JPH0287676A - Floating gate type non-volatile memory - Google Patents

Abstract

PURPOSE:To obtain a highly reliable EEPROM with a simple manufacturing process by mounting a sidewall like erasable electrode at the side part of a floating gate through an insulating film. CONSTITUTION:Source and drain regions 3 and 4 are formed by an N-type diffusion layer at a field region surrounded with field oxide films 2 for element isolation. A floating gate 6 consisting of a polycrystal silicon layer is formed on a channel region through a gate oxide film 5 and a control gate 8 consisting of the polycrystal silicon layer is formed on the above floating gate through a layer insulation film 7. An oxide film 10 which is formed by oxidizing the polycrystal silicon layer of the gate 6 and has the film thickness of the order of 200Angstrom or less is provided between the floating and control gates 6 and 8. Further, an oxide film 11 which is formed by oxidizing a substrate 1 and has the film thickness of the order of 100Angstrom or less is provided between an erasable electrode 9 and the substrate 1.

Description

DETAILED DESCRIPTION OF THE INVENTION (Industrial Application Field) The present invention is an electrically writable and erasable nonvolatile memory
The present invention relates to a memory device called a flash EEPROM (EEPROM), and in particular to a memory device called a flash EEPROM.

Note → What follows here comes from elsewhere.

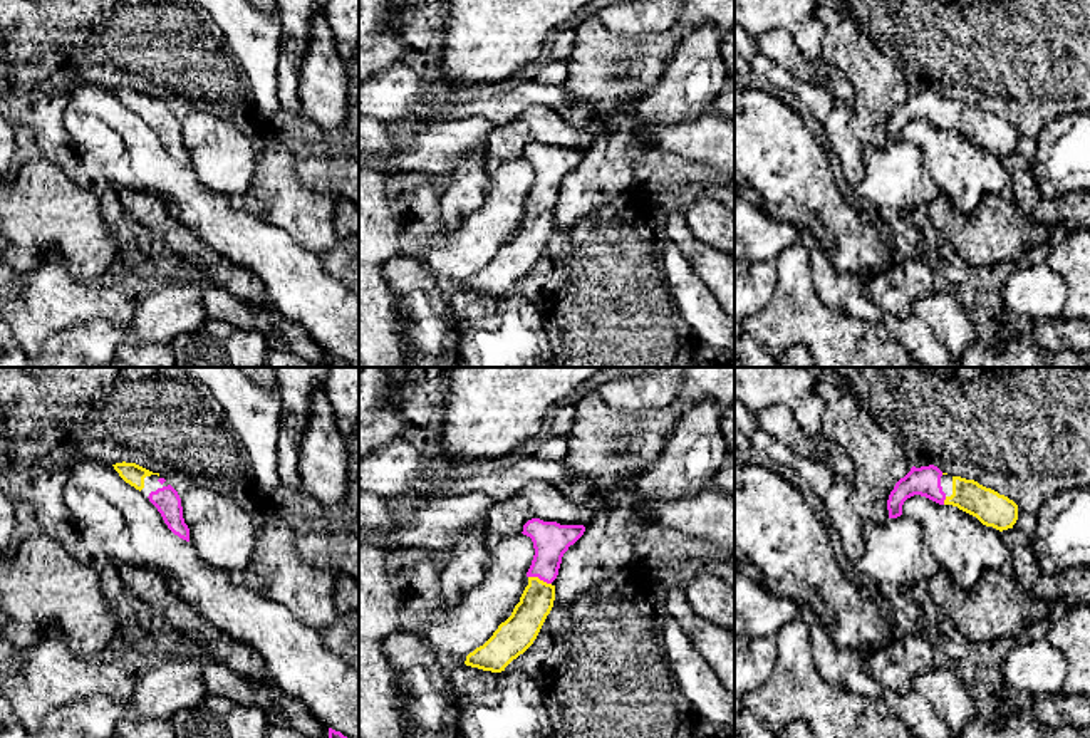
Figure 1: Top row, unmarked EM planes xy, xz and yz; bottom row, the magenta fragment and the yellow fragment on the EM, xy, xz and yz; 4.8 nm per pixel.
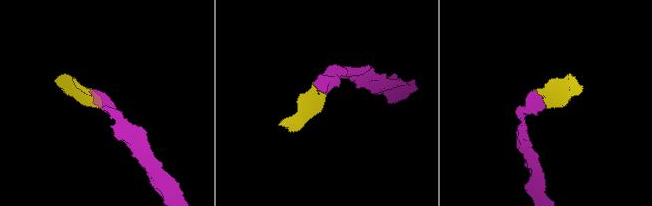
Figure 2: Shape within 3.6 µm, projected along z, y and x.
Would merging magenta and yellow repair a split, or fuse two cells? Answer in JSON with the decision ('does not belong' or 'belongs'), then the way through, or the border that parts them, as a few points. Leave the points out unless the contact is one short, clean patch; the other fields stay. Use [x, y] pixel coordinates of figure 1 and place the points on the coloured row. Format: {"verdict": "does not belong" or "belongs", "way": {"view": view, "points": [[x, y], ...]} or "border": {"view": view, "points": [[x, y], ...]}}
{"verdict": "belongs", "way": {"view": "xz", "points": [[550, 540], [540, 579], [540, 592], [522, 628]]}}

(Prior Art) All flash EEPROMs have the same feature that writing is performed by injection of hot electrons from a channel, but different erasing mechanisms have been proposed.

One example of a flash EEPROM is a system in which electrons are extracted from a floating gate to the substrate side through a gate oxide film. In this method, the gate oxide film between the substrate and the floating gate must be thinned, which deteriorates the retention characteristics of written information and poses a reliability problem.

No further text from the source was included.